Für die von der Pandemie betroffenen Unternehmen will die Regierung Hilfen von 600 Milliarden Euro bereitstellen. 400 Milliarden davon sind als Garantien vorgesehen, mit denen Unternehmen sich gegen eine Gebühr absichern können, wie aus dem Gesetzentwurf zum Wirtschaftsstabilisierungsfonds (WSF) hervorgeht. Die Bundesregierung plant daneben eine Kreditermächtigung von 100 Milliarden Euro für direkte Unternehmensbeteiligungen ein. Damit will der Staat notfalls bei angeschlagenen Firmen einsteigen, um diese zu stabilisieren. Zudem soll der WSF mit einer weiteren Kreditermächtigung über 100 Milliarden Euro in die Lage versetzt werden, der Förderbank KfW Darlehen zur Refinanzierung der Liquiditätshilfen für Firmen zu gewähren.

Scholz sagte, die Regierung werde den Stabilisierungsfonds aus der Finanzkrise neu aktivieren - "jetzt allerdings zur Rettung der Realwirtschaft". Es sei noch unklar, wie stark diese dann tatsächlich in Anspruch genommen würden. Altmaier will einen Ausverkauf der Industrie verhindern. "Dabei darf es keine Tabus geben." Vorübergehende staatliche Beteiligungen und Übernahmen seien dabei zwei mögliche Instrumente.

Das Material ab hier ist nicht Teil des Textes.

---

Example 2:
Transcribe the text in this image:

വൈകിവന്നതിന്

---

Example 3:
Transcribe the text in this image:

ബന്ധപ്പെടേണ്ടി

Der WSF soll für Unternehmen gelten, die in zwei aufeinanderfolgenden Geschäftsjahren vor dem 1. Januar 2020 mindestens zwei von drei Merkmalen erreicht haben: eine Bilanzsumme von 160 Millionen Euro, 320 Millionen Euro Umsatz sowie im Jahresdurchschnitt 2000 beschäftigte Arbeitnehmer. Diese Schwellenwerte sollten noch abschließend geklärt werden.

HILFEN NICHT NUR FÜR DIE GROSSEN


"Wir arbeiten an weiteren Hilfen für Solo-Selbstständige und Kleinstunternehmen, die wir bereits am Montag verabschieden wollen", sagte Altmaier. Dabei gehe es neben Krediten auch um direkte Zuschüsse, die nicht zurückgezahlt werden müssten. Laut Regierungsentwurf sind dafür 50 Milliarden Euro vorgesehen für Überbrückungshilfen, wenn ohne Hilfe eine Existenzgefährdung droht.

Die Voraussetzungen für Hartz-IV-Leistungen will die Bundesregierung für sechs Monate befristet deutlich verringern, um vor allem kleinen Selbstständigen zu helfen. Laut einem Reuters vorliegenden Gesetzentwurf rechnet das Arbeitsministerium mit neuen Hartz-IV-Beziehern in einer "maximalen Größenordnung von 1,2 Millionen zugehenden Bedarfsgemeinschaften". Die "maximalen Mehrausgaben" für sechs Monate werden auf 9,6 Milliarden Euro beziffert. Arbeitsminister Hubertus Heil (SPD) sagte der "Bild am Sonntag": "Das hilft erst einmal, um nicht ins Bodenlose zu stürzen."

Auch die von den Corona-Auswirkungen betroffenen Mieter und Schuldner will die Bundesregierung schützen. Eine Gesetzesänderung soll sicherstellen, dass Schuldner Zahlungen vorerst nicht leisten müssen.